### Directions
Transcribe the lines of the listing below word for word, from the line with "rouge derrière l’équipe" up to and including the line with "buts avec la".

Page text data extracted
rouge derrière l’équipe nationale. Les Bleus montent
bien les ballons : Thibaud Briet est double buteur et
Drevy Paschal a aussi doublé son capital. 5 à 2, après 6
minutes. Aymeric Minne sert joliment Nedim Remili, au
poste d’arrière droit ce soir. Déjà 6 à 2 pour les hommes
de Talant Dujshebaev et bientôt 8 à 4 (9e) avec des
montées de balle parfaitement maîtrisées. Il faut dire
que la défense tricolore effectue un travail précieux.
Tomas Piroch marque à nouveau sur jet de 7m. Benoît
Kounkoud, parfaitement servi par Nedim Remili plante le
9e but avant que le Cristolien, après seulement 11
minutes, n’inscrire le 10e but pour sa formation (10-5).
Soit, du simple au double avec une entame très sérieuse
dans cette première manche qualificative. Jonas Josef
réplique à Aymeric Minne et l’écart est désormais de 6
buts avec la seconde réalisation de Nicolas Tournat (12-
* * *
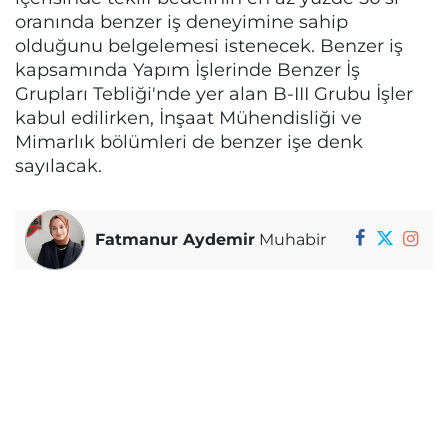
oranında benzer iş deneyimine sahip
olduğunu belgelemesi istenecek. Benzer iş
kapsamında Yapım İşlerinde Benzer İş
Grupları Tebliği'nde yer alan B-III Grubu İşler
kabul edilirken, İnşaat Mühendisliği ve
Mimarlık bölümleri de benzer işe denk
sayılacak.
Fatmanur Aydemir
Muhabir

### Reply to the exercise
rouge derrière l’équipe nationale. Les Bleus montent
bien les ballons : Thibaud Briet est double buteur et
Drevy Paschal a aussi doublé son capital. 5 à 2, après 6
minutes. Aymeric Minne sert joliment Nedim Remili, au
poste d’arrière droit ce soir. Déjà 6 à 2 pour les hommes
de Talant Dujshebaev et bientôt 8 à 4 (9e) avec des
montées de balle parfaitement maîtrisées. Il faut dire
que la défense tricolore effectue un travail précieux.
Tomas Piroch marque à nouveau sur jet de 7m. Benoît
Kounkoud, parfaitement servi par Nedim Remili plante le
9e but avant que le Cristolien, après seulement 11
minutes, n’inscrire le 10e but pour sa formation (10-5).
Soit, du simple au double avec une entame très sérieuse
dans cette première manche qualificative. Jonas Josef
réplique à Aymeric Minne et l’écart est désormais de 6
buts avec la seconde réalisation de Nicolas Tournat (12-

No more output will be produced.